Maybe they are right, but, in reality, they have no idea. Just like Hiram Bingham had no idea so he projected the bloody rituals on the Incas, the Chinese anthropologists project their idea of sex-crazed Europeans on these 4,000 year old mummies.But it still should be a very interesting show.


The Last Day

Like a lot of trips, on the last day, we are ready to come home and it seems like we have just scratched the surface and would like to stay for another month. We spent the day doing some standard tourist things like going to the Shanghai Museum. Everybody says that the Shanghai Museum is one of the must sees and I am sure it is and I am glad we went but, after a while (a very short while for me), one stone seal looks like the next stone seal.
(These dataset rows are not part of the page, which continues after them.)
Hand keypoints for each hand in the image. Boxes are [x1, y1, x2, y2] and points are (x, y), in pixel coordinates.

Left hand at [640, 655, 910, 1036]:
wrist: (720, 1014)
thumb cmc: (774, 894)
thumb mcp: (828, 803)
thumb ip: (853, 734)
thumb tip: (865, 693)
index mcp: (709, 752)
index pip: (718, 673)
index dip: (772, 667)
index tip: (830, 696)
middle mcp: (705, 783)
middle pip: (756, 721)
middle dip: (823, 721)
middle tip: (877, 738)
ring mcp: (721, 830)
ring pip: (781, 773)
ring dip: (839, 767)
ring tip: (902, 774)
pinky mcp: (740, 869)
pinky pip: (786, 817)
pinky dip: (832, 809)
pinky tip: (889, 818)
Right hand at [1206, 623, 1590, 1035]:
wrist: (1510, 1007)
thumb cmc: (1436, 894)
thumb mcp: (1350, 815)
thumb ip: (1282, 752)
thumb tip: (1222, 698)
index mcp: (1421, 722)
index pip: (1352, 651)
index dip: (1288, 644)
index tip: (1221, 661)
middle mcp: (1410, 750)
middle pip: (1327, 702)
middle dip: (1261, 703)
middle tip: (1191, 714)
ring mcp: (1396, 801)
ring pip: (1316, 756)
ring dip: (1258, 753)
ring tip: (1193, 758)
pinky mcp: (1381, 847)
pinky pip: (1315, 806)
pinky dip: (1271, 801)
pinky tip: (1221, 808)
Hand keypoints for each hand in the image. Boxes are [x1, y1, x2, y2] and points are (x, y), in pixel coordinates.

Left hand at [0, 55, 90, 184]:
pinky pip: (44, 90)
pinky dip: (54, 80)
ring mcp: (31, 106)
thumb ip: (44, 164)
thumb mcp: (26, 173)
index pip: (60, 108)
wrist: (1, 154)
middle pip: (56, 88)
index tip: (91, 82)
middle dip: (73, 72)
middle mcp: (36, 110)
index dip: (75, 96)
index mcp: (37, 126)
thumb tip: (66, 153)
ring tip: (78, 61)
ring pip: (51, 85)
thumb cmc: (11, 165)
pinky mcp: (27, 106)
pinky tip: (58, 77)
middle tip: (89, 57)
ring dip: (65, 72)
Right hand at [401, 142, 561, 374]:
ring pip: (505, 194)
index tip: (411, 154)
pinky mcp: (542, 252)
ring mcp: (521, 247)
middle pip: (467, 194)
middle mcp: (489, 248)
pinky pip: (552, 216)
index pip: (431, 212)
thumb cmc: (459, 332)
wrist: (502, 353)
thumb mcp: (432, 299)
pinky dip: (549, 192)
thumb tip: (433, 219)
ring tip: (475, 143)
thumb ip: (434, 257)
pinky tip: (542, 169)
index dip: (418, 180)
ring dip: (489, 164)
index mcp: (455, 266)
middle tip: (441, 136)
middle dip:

For lunch, we went back to a dumpling shop that Michele had found that  specializes in a Shanghai dumpling called Xiaolong Bao, or XLBs to the cognoscente. The place (the first one listed under XLB's here) is really a hole in the wall, but the constant line (with Michele in it) in front is a give away.
20090424-IMG_9395

I was sort of hoping that the XLBs would be no better than the Bay Area, but even I had to admit they were fabulous – especially the crab.

That same article had mentioned another sort of dumpling (Shengjian), and we saw the long line across the street at a place that serverd those, we we decided we needed to try those as well. We were so glad we did, and when we got back to our room, we discovered that the New York Times agreed that this was a particularly good spot as well.

After wandering around for a while, including the French Concession area, we ended the day looking at the view from the SWFC Observatory . This is touted as the tallest building in the world and the viewing area is on top of the open spot (that Michele observed looks like a bottle opener) and has a glass floor on the sides and in a glass strip down the middle. It really is physically difficult to walk to the windows over the glass. The attendants who guide the visitors to and from the elevators are wearing semi Startrek uniforms and the whole  experience is very other worldly. And the view is great – even through the Shanghai smog.

It is going to take a while to digest this trip but a few quick observations:

    China is a place of contrasts – with the gain turned way up. In the cab ride from our hotel to People's Square, we drive by miles of incredibly shabby 20 story apartments mixed with new, clean, apartments.  

20090424-IMG_9377

    There are beggars, but very few. Much less than in San Francisco. By and large, the people look prosperous – we did not see any grinding poverty but almost everything is shabby. For a big percentage of people, life is lived in public – on the street. Stores stay open for long hours, and, when we walk by at dinner time and look in, we can see the whole family eating – squatted on the floor – in the back.

    The pollution is oppressive. I have had a sore throat since we left Hong Kong. At first I thought I was coming down with a cold, then I realized it is just the air. I lived in LA in the late 50's and it was nothing compared to this.

    Ridley Scott had it down pat in Blade Runner.    (Except the umbrella handles don't light up and there are still no flying cars).